Mentre discutiamo di quanto sia bello, apprezzabile e “nostro” avere un opening act che non c’entra una mazza con l’artista principale entrano sul palco i Fucked Up con un intro funky improbabile. È sempre bello vedere una band per una seconda volta vari anni dopo. È altrettanto bello rivedere una band per una seconda volta in una situazione completamente diversa. Quando i due fenomeni si verificano contemporaneamente, però, può sopraggiungere un forte senso di straniamento. Stasera quello che c’è è che la sala non è pienissima (in realtà è un’affluenza media, ma tre giorni prima c’erano i Magnetic Fields e ora so come può essere il Petit Bain strapieno) e la gente non è scatenata come quelli che a Barcellona avevano dovuto aspettare ore e ore per un agognato concerto di musica cattiva. Ma anche il suono dei Fucked Up mi pare diverso. Tommaso mi fa notare che le chitarre sono una in meno (nel 2019 erano tre) e quindi più distinguibili. La presenza scenica, quella non è cambiata: Damian Abraham, gigante barbuto, è un mattatore e un matto, le sue urla sono intense quanto i suoi contorsionismi sul palco e la sua vitalità esuberante scalda l’atmosfera come una palla di fuoco.

* DATI ESTRATTI
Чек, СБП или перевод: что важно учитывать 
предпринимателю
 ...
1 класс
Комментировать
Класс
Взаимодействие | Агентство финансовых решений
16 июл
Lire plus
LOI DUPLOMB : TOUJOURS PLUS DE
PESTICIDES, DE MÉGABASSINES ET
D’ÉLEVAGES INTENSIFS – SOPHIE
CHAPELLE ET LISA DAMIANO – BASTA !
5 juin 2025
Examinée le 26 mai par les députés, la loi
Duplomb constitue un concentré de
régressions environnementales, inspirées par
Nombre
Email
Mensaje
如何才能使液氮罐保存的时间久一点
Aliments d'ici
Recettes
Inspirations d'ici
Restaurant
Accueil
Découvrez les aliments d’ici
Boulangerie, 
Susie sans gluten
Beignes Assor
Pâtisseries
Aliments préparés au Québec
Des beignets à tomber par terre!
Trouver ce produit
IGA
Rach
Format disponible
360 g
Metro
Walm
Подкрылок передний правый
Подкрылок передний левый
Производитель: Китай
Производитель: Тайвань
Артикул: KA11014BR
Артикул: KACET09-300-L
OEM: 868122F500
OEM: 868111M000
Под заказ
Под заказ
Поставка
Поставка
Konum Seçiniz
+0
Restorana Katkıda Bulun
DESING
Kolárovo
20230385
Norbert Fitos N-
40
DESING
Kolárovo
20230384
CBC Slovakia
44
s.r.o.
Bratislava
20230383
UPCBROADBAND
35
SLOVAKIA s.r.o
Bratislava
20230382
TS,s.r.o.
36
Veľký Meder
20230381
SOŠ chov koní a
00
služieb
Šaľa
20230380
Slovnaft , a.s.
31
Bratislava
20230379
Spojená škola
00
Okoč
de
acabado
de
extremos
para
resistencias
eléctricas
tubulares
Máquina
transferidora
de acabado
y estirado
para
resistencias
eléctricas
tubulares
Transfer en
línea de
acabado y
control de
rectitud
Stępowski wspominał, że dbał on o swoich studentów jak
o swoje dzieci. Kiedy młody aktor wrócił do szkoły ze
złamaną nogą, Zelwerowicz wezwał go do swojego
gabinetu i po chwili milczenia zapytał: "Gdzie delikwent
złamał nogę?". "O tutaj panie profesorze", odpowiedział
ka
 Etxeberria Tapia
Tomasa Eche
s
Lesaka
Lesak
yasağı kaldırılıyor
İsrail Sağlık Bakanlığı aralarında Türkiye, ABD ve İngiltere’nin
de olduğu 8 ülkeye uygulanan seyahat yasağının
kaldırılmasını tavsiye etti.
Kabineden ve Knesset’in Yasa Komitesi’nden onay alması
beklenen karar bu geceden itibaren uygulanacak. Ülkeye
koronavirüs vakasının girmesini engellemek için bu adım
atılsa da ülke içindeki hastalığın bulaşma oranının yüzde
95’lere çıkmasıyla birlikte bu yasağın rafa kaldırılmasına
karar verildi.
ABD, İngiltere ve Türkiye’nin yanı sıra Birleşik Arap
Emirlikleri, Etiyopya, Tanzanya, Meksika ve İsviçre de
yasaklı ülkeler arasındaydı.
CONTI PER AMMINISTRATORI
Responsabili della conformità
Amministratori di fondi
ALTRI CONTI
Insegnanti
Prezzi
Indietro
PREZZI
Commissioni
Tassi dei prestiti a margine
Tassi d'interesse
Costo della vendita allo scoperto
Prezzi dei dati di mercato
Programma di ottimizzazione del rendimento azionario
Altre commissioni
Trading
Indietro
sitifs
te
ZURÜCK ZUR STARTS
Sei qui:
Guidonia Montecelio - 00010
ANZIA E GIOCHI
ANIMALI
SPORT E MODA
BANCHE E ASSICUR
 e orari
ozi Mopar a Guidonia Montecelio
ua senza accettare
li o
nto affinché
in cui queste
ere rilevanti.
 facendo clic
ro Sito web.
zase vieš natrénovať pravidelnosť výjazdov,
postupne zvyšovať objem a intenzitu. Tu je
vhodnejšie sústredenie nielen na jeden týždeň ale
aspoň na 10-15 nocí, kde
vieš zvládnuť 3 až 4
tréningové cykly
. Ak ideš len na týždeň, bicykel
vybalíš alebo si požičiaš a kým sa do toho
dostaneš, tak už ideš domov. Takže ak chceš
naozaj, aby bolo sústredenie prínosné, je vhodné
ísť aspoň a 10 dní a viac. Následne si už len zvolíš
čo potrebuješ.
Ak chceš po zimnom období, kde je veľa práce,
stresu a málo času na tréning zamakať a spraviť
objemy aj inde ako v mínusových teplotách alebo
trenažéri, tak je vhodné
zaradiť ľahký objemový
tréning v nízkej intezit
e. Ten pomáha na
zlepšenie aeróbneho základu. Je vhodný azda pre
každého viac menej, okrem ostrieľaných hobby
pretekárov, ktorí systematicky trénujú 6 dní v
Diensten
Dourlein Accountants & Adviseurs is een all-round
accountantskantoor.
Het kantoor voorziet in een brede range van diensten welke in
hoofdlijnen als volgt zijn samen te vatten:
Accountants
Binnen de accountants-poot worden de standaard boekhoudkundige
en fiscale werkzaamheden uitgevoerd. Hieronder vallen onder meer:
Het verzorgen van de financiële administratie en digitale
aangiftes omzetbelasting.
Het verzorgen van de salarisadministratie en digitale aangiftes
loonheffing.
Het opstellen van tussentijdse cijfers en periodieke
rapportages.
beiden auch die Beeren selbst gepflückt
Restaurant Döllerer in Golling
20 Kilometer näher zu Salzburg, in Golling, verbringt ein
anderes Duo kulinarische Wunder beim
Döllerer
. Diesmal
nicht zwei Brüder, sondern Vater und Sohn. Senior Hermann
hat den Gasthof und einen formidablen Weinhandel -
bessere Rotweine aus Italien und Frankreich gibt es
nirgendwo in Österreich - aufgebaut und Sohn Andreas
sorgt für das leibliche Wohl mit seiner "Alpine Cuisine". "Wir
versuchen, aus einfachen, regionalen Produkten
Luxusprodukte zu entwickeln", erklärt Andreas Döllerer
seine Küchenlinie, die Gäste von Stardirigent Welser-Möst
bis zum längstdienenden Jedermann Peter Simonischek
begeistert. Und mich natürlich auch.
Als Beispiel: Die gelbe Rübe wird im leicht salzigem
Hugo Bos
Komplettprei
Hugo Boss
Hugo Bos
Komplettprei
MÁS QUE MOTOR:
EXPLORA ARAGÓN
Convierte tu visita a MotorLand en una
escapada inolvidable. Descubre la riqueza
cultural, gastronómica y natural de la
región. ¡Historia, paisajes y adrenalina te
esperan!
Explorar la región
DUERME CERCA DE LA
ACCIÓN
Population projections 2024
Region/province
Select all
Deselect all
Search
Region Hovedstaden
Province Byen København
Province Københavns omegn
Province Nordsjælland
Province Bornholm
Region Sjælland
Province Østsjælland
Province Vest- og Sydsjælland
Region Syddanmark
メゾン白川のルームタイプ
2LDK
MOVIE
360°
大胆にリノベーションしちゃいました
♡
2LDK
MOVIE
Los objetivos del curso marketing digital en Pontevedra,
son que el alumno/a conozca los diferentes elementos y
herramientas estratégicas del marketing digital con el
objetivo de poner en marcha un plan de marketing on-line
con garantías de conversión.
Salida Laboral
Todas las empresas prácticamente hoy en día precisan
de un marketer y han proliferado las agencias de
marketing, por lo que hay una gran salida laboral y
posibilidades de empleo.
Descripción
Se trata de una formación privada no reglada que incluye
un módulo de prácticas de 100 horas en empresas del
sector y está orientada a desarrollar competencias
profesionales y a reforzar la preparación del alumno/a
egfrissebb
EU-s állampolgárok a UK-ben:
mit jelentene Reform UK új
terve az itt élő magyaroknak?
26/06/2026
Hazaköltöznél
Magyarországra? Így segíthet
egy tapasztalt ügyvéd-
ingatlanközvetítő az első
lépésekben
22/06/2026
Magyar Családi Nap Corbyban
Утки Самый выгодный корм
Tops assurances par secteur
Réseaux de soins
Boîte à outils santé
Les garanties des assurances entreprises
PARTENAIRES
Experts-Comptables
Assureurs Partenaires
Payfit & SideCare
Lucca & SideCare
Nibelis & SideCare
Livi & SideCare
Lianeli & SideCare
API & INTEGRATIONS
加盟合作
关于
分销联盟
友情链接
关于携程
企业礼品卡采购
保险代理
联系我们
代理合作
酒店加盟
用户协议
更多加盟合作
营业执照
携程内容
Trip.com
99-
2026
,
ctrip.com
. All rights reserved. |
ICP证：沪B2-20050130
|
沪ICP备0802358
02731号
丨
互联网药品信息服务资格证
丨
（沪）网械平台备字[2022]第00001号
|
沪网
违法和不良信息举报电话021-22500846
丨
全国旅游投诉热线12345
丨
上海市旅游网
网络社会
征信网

* SERIE DI ESERCIZI
1. Riscriva come elenco numerato le righe dei record dall'inizio fino alla riga che contiene "gabinetu i po", quest'ultima compresa, omettendo le righe vuote.
2. Scriva il seguito del brano sul concerto dei Fucked Up al Petit Bain.
Il brano e i record non hanno alcun legame tra loro.

* SEZIONE SOLUZIONI
1.
1. Чек, СБП или перевод: что важно учитывать 
2. предпринимателю
3.  ...
4. 1 класс
5. Комментировать
6. Класс
7. Взаимодействие | Агентство финансовых решений
8. 16 июл
9. Lire plus
10. LOI DUPLOMB : TOUJOURS PLUS DE
11. PESTICIDES, DE MÉGABASSINES ET
12. D’ÉLEVAGES INTENSIFS – SOPHIE
13. CHAPELLE ET LISA DAMIANO – BASTA !
14. 5 juin 2025
15. Examinée le 26 mai par les députés, la loi
16. Duplomb constitue un concentré de
17. régressions environnementales, inspirées par
18. Nombre
19. Email
20. Mensaje
21. 如何才能使液氮罐保存的时间久一点
22. Aliments d'ici
23. Recettes
24. Inspirations d'ici
25. Restaurant
26. Accueil
27. Découvrez les aliments d’ici
28. Boulangerie, 
29. Susie sans gluten
30. Beignes Assor
31. Pâtisseries
32. Aliments préparés au Québec
33. Des beignets à tomber par terre!
34. Trouver ce produit
35. IGA
36. Rach
37. Format disponible
38. 360 g
39. Metro
40. Walm
41. Подкрылок передний правый
42. Подкрылок передний левый
43. Производитель: Китай
44. Производитель: Тайвань
45. Артикул: KA11014BR
46. Артикул: KACET09-300-L
47. OEM: 868122F500
48. OEM: 868111M000
49. Под заказ
50. Под заказ
51. Поставка
52. Поставка
53. Konum Seçiniz
54. +0
55. Restorana Katkıda Bulun
56. DESING
57. Kolárovo
58. 20230385
59. Norbert Fitos N-
60. 40
61. DESING
62. Kolárovo
63. 20230384
64. CBC Slovakia
65. 44
66. s.r.o.
67. Bratislava
68. 20230383
69. UPCBROADBAND
70. 35
71. SLOVAKIA s.r.o
72. Bratislava
73. 20230382
74. TS,s.r.o.
75. 36
76. Veľký Meder
77. 20230381
78. SOŠ chov koní a
79. 00
80. služieb
81. Šaľa
82. 20230380
83. Slovnaft , a.s.
84. 31
85. Bratislava
86. 20230379
87. Spojená škola
88. 00
89. Okoč
90. de
91. acabado
92. de
93. extremos
94. para
95. resistencias
96. eléctricas
97. tubulares
98. Máquina
99. transferidora
100. de acabado
101. y estirado
102. para
103. resistencias
104. eléctricas
105. tubulares
106. Transfer en
107. línea de
108. acabado y
109. control de
110. rectitud
111. Stępowski wspominał, że dbał on o swoich studentów jak
112. o swoje dzieci. Kiedy młody aktor wrócił do szkoły ze
113. złamaną nogą, Zelwerowicz wezwał go do swojego
114. gabinetu i po chwili milczenia zapytał: "Gdzie delikwent

2.
Ci metto un paio di minuti a riabituarmi al sound dei Fucked Up che è sì violento, sì volutamente dispersivo ma, me ne accorgo adesso per la prima volta, anche raffinato. C’è una bellissima armonia tra gli strumenti, e uno studio compositivo sopra la media, con canzoni ben strutturate e sempre sorprendenti ma mai del tutto spiazzanti, insondabili e gratuite come ricordavo. I loro brani sono ancora molto caratterizzati da ampie sezioni strumentali riflessive e dal sapore krautrock che fanno rifiatare dopo le potenti aggressioni di Abraham e soci, ma stasera abbiamo modo di godere anche di pezzi più concisi ed eclettici, che mi ricordano l’operato di altri pezzi grossi del “punk songwriting”, se vogliamo chiamarlo così, come i mitici Les Savy Fav (c’è anche una piccola somiglianza di cantanti) o gli Hot Snakes del compianto Rick Froberg (ex Drive Like Jehu, riposa in pace).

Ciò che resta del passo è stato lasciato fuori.